The oral Janus kinase (JAK) inhibitor tofacitinib (Xeljanz, Pfizer) might be a new option for patients with ankylosing spondylitis, according to results from a new phase 2 study.
“This is the first study to demonstrate the efficacy of a JAK inhibitor in patients with ankylosing spondylitis,” said Desiree van der Heijde, MD, from the Leiden University Medical Centre in the Netherlands.
“Right now, only about one-quarter of patients with ankylosing spondylitis achieve sustained remission, even with targeted molecular therapies, which is not a very high remission rate,” she told Medscape Medical News. “It would be good to have another drug to treat the disease.”
“Our data are quite consistent, especially if you look at objective measures of response,” she pointed out. “We saw no new safety signals, beyond those we’ve seen in other rheumatic diseases, so I think the data are promising.”
The study results were presented here at the European League Against Rheumatism Congress 2016.
Right now, only about one-quarter of patients with ankylosing spondylitis achieve sustained remission, even with targeted molecular therapies.
Tofacitinib is typically prescribed for rheumatoid arthritis, but the drug has been explored in phase 3 studies for the treatment of psoriasis, as reported by Medscape Medical News.
In their placebo-controlled double-blind study, Dr van der Heijde and her colleagues evaluated dose-response to tofacitinib in patients with active ankylosing spondylitis and assessed safety and efficacy.
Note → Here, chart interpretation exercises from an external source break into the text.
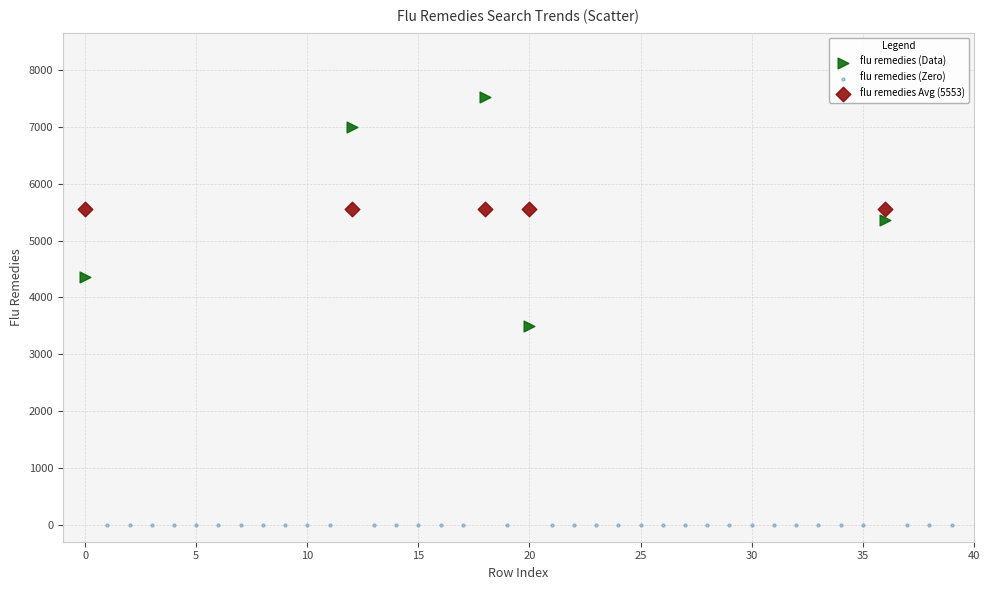

Which series reaches the minimum Y coordinate?

flu remedies (Zero)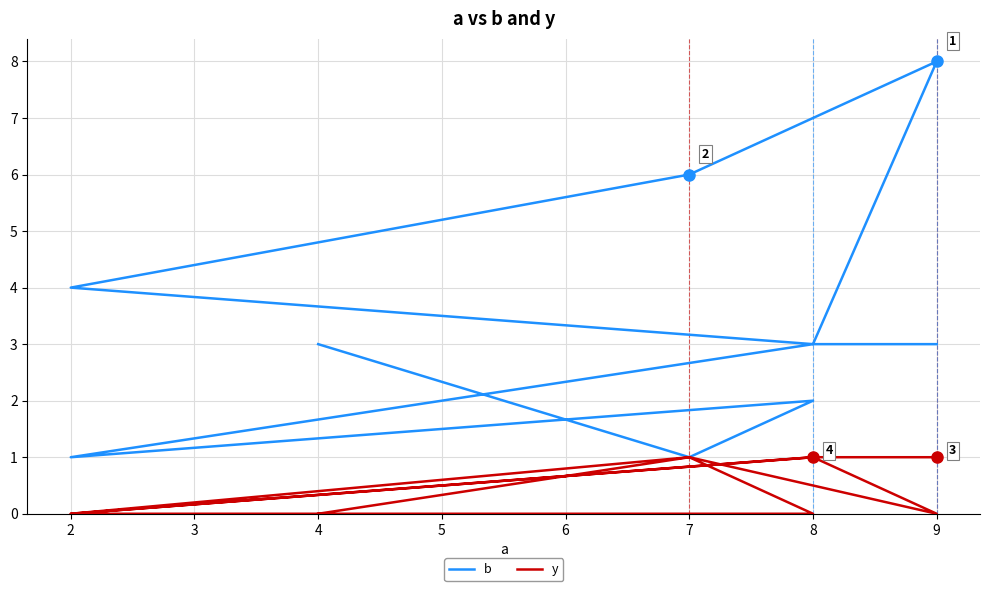

At how many categories does at least one series exceed 5?

2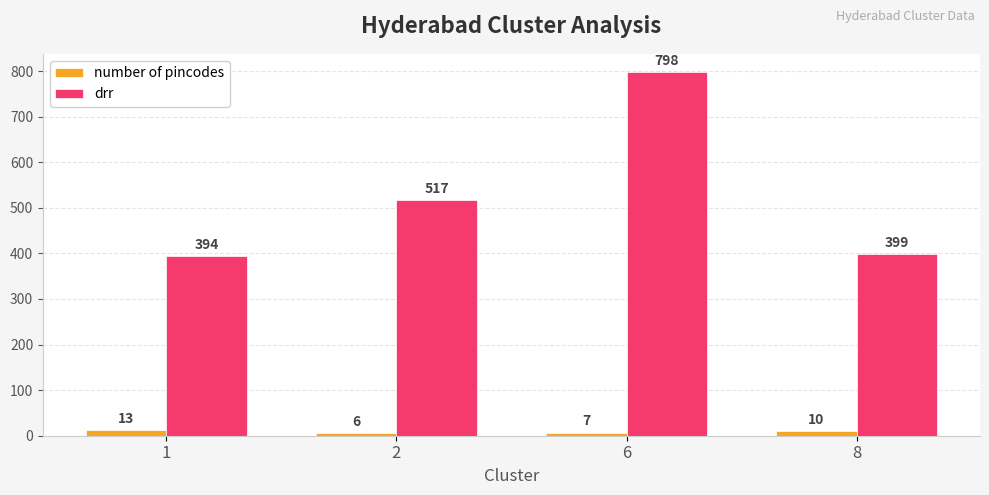

What is the difference between the second highest and minimum values in the number of pincodes series?

4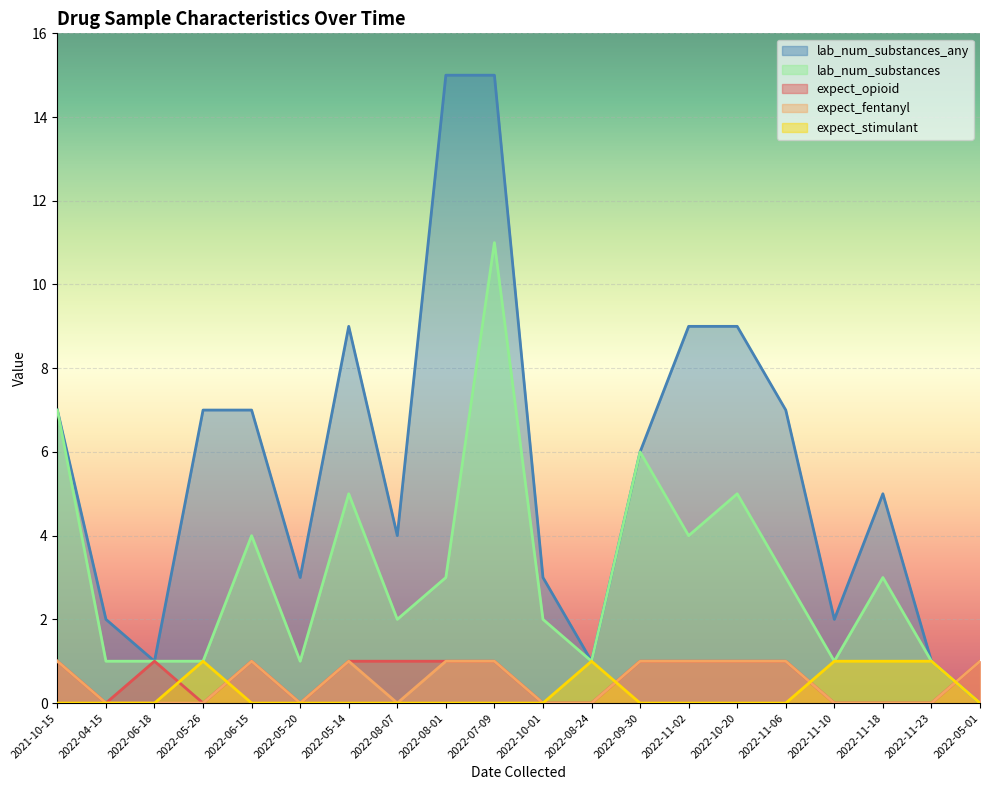

The value of expect_stimulant at 2022-07-09 is 1. True or false?

False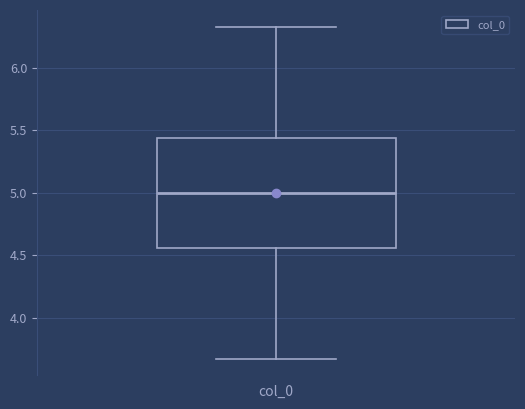

Transcribe this box plot: give where the median line is, the range the box spans, and where the two whiskers end, as read against the y-axis. The values are not printed on the chart, so give them approximately, as read against the axis.

median 5.00, box 4.55 to 5.45, whiskers 3.65 to 6.35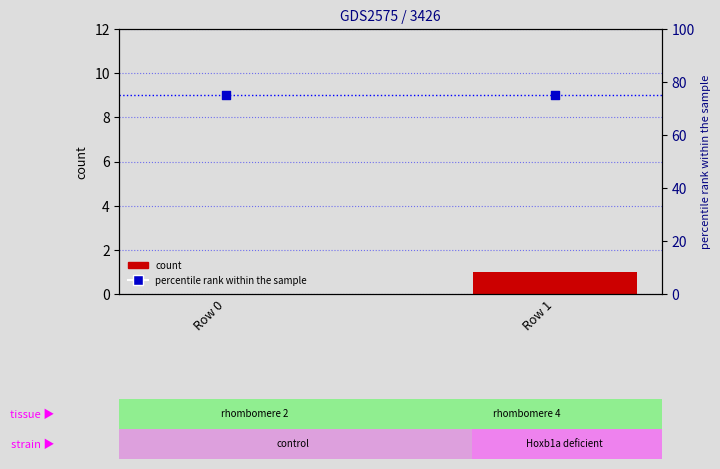

What are all the series names shown in the legend?

count, percentile rank within the sample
Patients were randomized to one of three doses of tofacitinib — 2 mg, 5 mg, or 10 mg, all administered twice a day — or to placebo for 12 weeks. Patients were then followed for an additional 4 weeks. The analysis involved 52 patients in the tofacitinib groups and 51 patients in the placebo group.
Patients were assessed with MRI at baseline and after 12 weeks of treatment.
t baseline, mean disease duration was 6.3 years and mean Bath Anklyosing Spondylitis Disease Activity Score (BASDAI) score was 6.7. “As expected, over 85% of patients were HLA-B27 positive,” Dr van der Heijde pointed out.
A sizeable proportion of patients were also taking a disease-modifying antirheumatic drug at study entry.
The primary efficacy end point was ASAS20, defined as an improvement of at least 20% in response criteria, at week 12.
“The predicted dose of 5 mg twice daily had a response rate of 63%, which was almost 23% higher than the response rate in placebo controls,” Dr van der Heijde reported. The 10 mg twice-daily dose “had a high response rate as well.”
In fact, the ASAS20 response rate was 15.8% higher in the 2 mg group than in the placebo group, 22.9% higher in the 5 mg group, and 27.3% higher in the 10 mg group.
Table. Response Rates at 16 Weeks
|Criteria||Tofacitinib 2 mg Group||Tofacitinib 5 mg Group||Tofacitinib 10 mg Group||Placebo Group|
“At week 12, there was clear dose-response in all clinical outcome measures,” said Dr van der Heijde.
There was improvement in MRI Spondyloarthritis Research Consortium of Canada (SPARCC) scores from baseline to week 12 with tofacitinib, particularly in the 5 mg and 10 mg groups; the change was minimal in the 2 mg group. In the placebo group, there was almost no change in SPARCC scores over the study period.
Between the 5 mg and 10 mg groups, the differences in improvement in SPARCC sacroiliac joint and spine scores were minimal, as was the difference in clinical efficacy, Dr van der Heijde explained.
There was no difference in the safety profile between any of the tofacitinib groups and the placebo group.
Although some dose-dependent changes in laboratory outcomes were seen in the tofacitinib groups, levels had returned to baseline by the end of the study, and very few patients in the tofacitinib groups discontinued treatment.
“We now have positive data on at least one JAK inhibitor in this disease,” said Dr van der Heijde.
New medications for the treatment of most rheumatic diseases are always needed. “We never have enough,” said Juergen Braun, MD, from Rheumazentrum Ruhrgebiet in Herne, Germany.
During the same session, Dr Braun presented first results from the MEASURE 1 trial, evaluating the long-term effects of interleukin-17A inhibition with secukinumab in patients with ankylosing spondylitis.
Secukinumab was administered in one of two doses in the trial — 75 mg and 150 mg — but there were no major differences in radiographic results between the groups, so the researchers pooled the data.
“The mean change in the modified Stoke Ankylosing Spondylitis Spine Score at 104 weeks was only 0.30 in the group overall, although radiographic changes were more pronounced in males, in patients with syndesmophytes at baseline, and in those with an elevated C-reactive protein,” Dr Braun reported.
Given that “no radiographic progression was observed in approximately 80% of patients who received secukinumab over 104 weeks, data suggest that there may be a lower rate of structural progression with secukinumab, compared with earlier intervention studies, although this remains to be proven,” he added.